_Extrait à lire_:
━━━━━━━━━━

Page:Saint-Simon - Mémoires, Chéruel, Hachette, 1856, octavo, tome 8.djvu/86

Cette page n’a pas encore été corrigée

eux auprès de lui un de leurs gentilshommes sans titre, ce qu’ils exécutèrent en effet. Ils y en mirent un sage, sensé, connoissant bien le monde, fort honnête homme et d’une grande valeur, qui s’appeloit La Noue. Ce fut dommage que ce gouverneur ne fût pas si heureux en pupille que le pupille le fut vainement en gouverneur. M. le Duc et Mme la Duchesse, alarmés d’une nouvelle et si grande distinction sur eux, les maréchaux de France, jaloux de leur office, firent un mouvement qui prévint le roi, lequel, journalier à l’égard de ces derniers, tantôt les élevant au delà de leur juste portée, tantôt les raboissant trop, se trouva en tour de les favoriser, ou plutôt enclin à conserver l’égalité entre deux princes du sang, ses petits-fils par ses filles bâtardes, qualité qui l’emportoit de bien loin chez lui sur celle de petit-neveu.

━━━━━━━━━━

_Données extraites_:
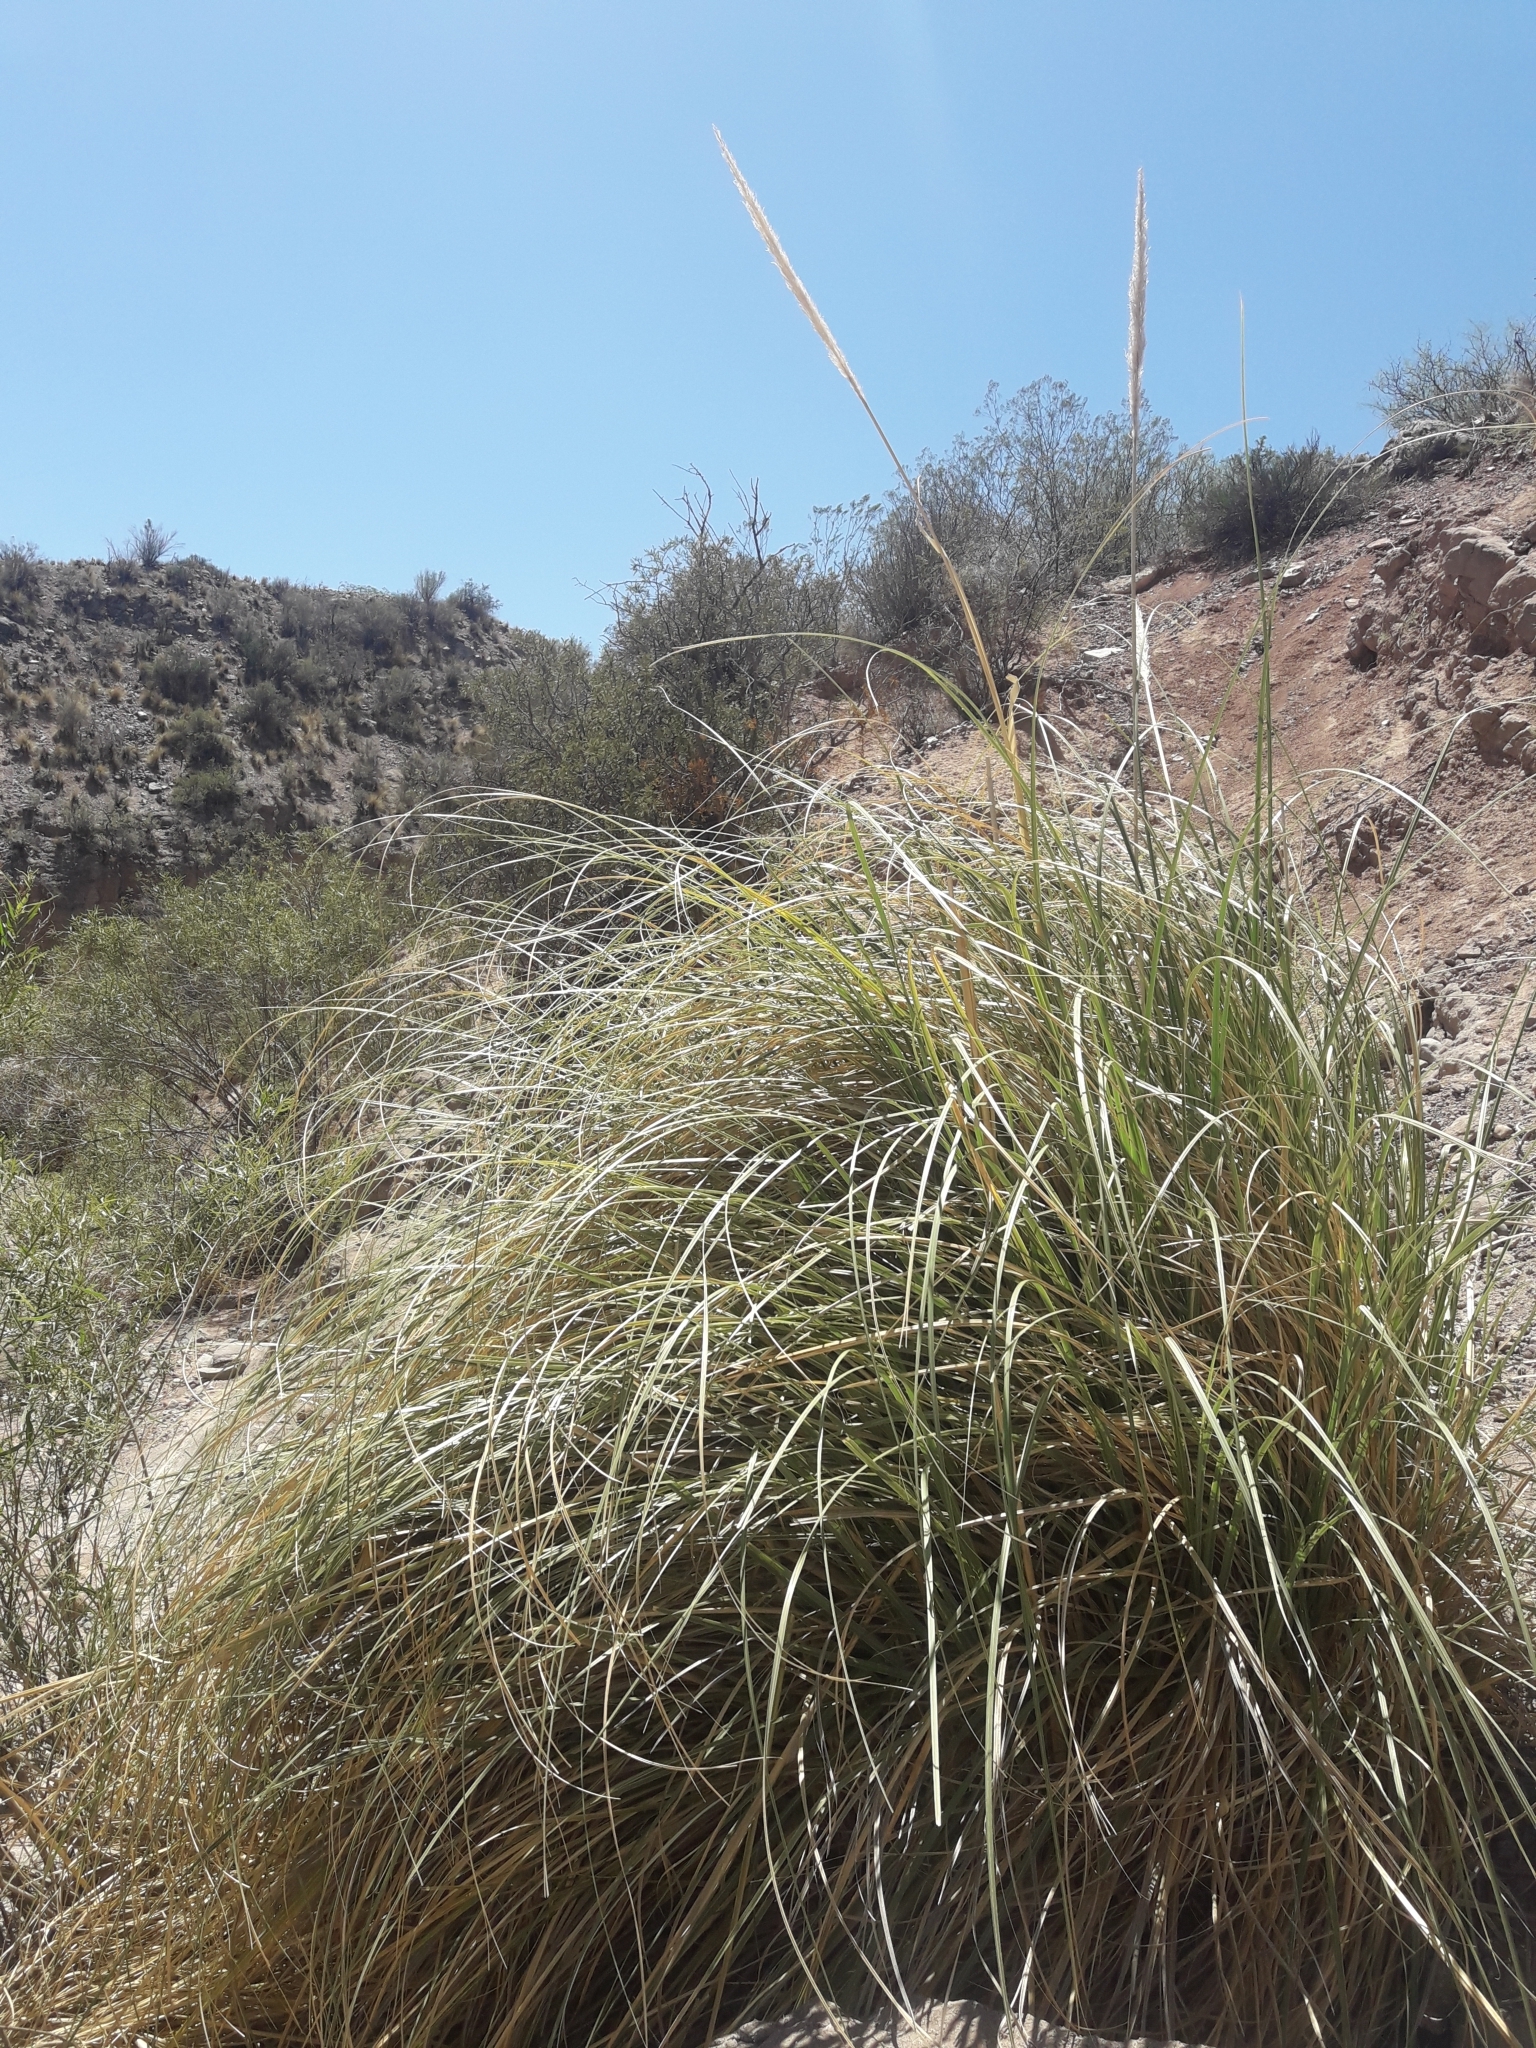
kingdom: Plantae
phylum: Tracheophyta
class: Liliopsida
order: Poales
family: Poaceae
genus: Cortaderia
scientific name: Cortaderia selloana
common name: Uruguayan pampas grass
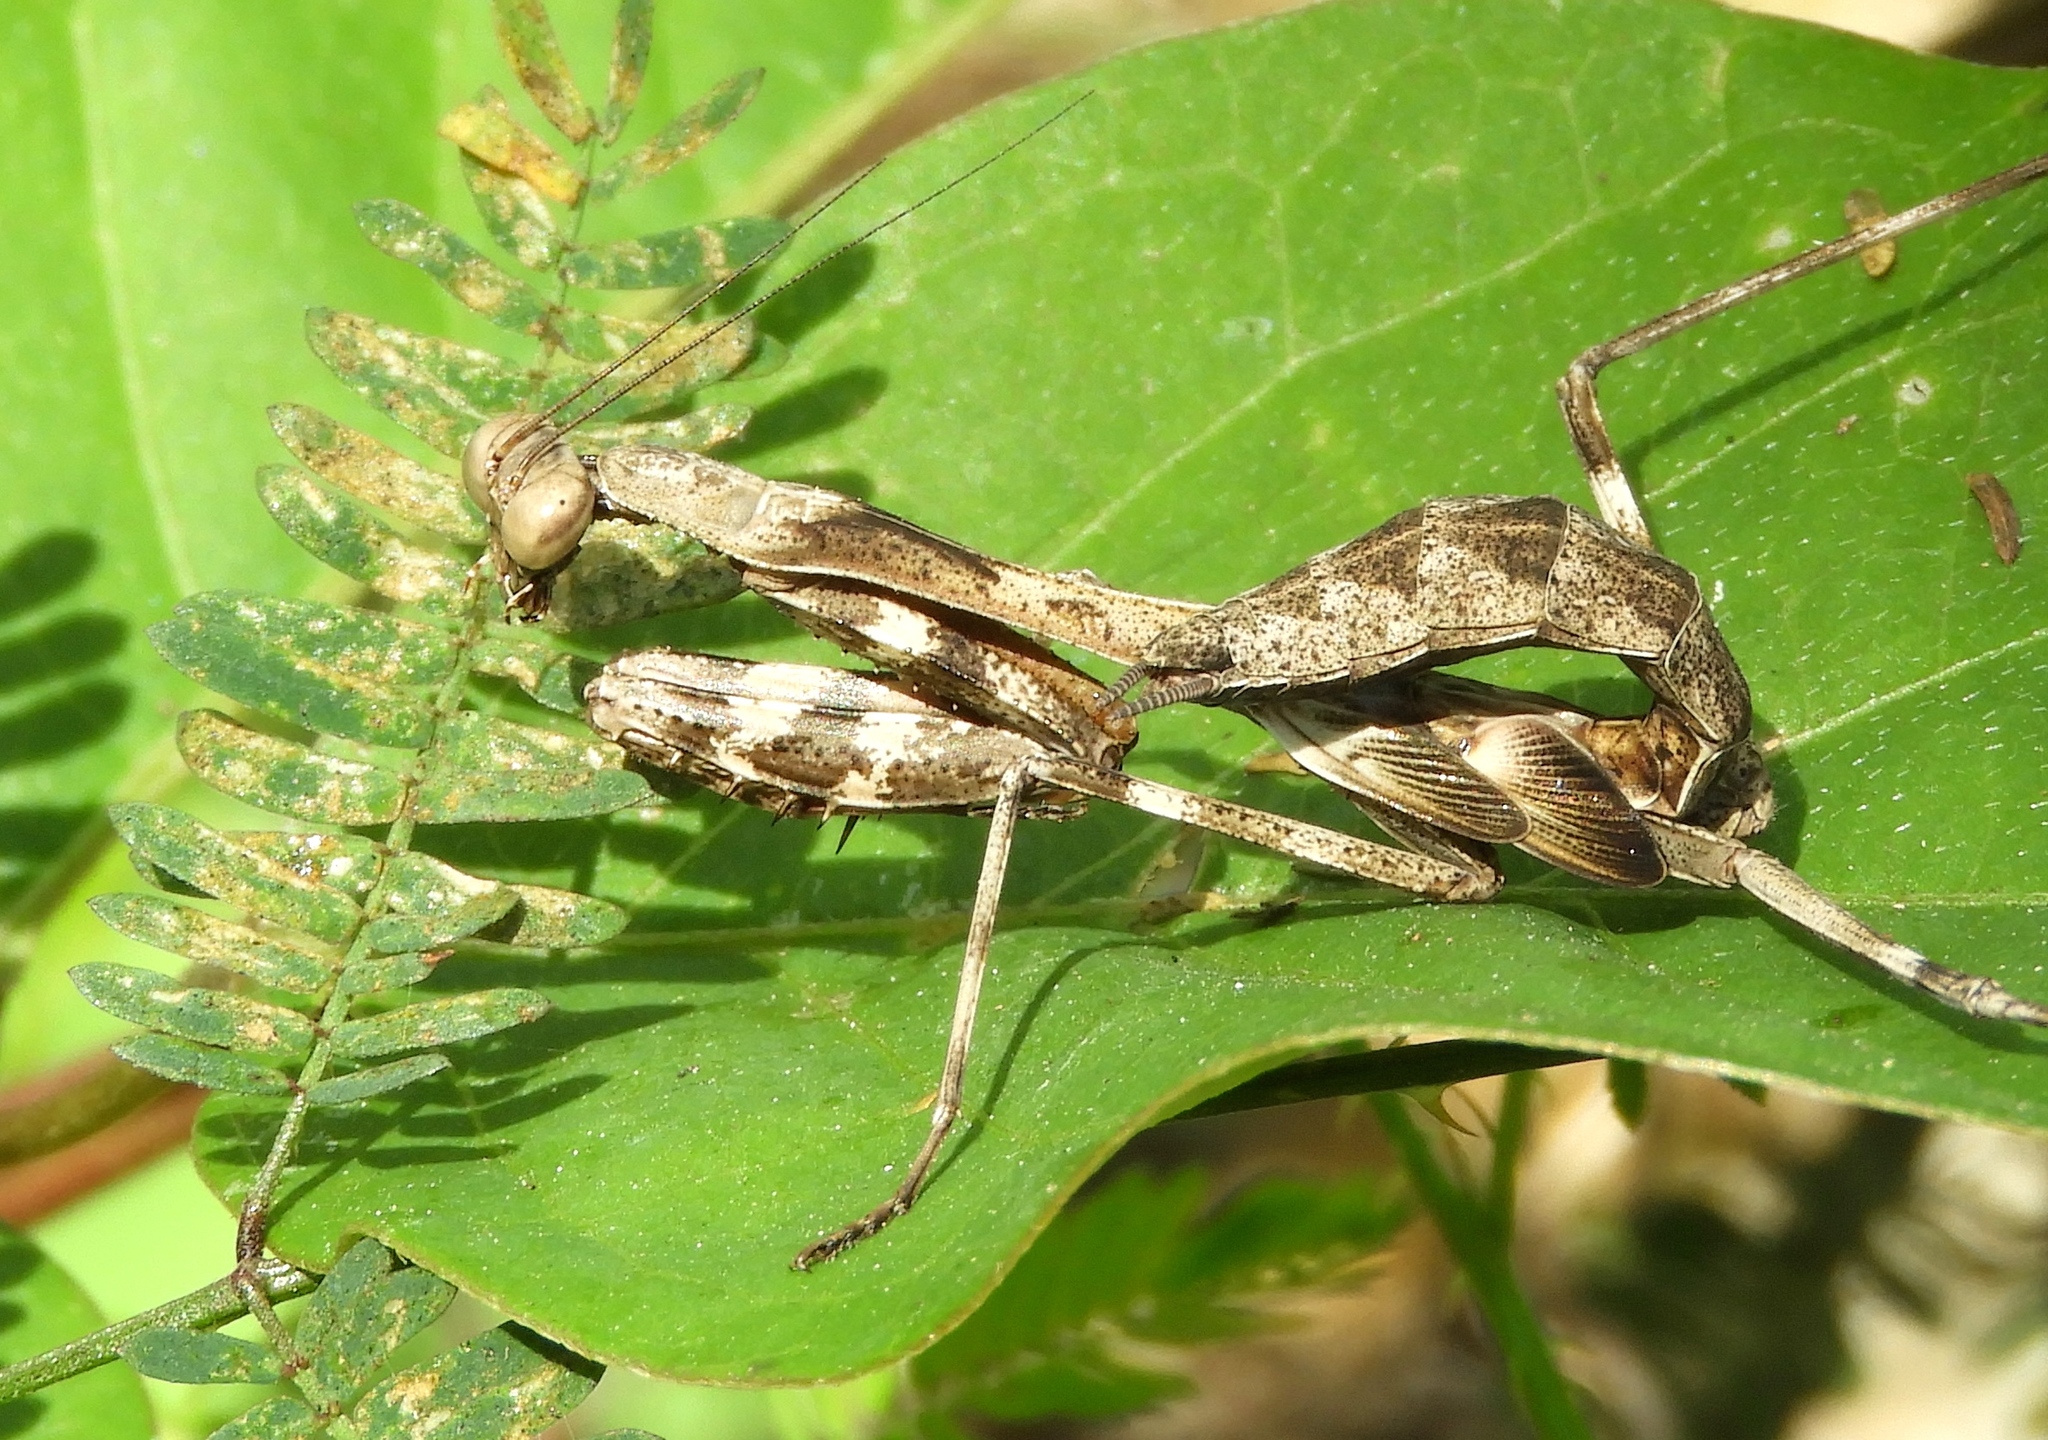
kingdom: Animalia
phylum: Arthropoda
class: Insecta
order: Mantodea
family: Mantidae
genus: Stagmomantis
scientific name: Stagmomantis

━━━━━━━━━━

_Problème à résoudre_:
Mettez à jour la partie des Mémoires de Saint-Simon qui s'ouvre sur les mots contenant "eux auprès de" et se ferme sur "celle de petit-neveu.". Recopiez-la en remplaçant "connoissant" par "connaissant".

_Réponse_:
eux auprès de lui un de leurs gentilshommes sans titre, ce qu’ils exécutèrent en effet. Ils y en mirent un sage, sensé, connaissant bien le monde, fort honnête homme et d’une grande valeur, qui s’appeloit La Noue. Ce fut dommage que ce gouverneur ne fût pas si heureux en pupille que le pupille le fut vainement en gouverneur. M. le Duc et Mme la Duchesse, alarmés d’une nouvelle et si grande distinction sur eux, les maréchaux de France, jaloux de leur office, firent un mouvement qui prévint le roi, lequel, journalier à l’égard de ces derniers, tantôt les élevant au delà de leur juste portée, tantôt les raboissant trop, se trouva en tour de les favoriser, ou plutôt enclin à conserver l’égalité entre deux princes du sang, ses petits-fils par ses filles bâtardes, qualité qui l’emportoit de bien loin chez lui sur celle de petit-neveu.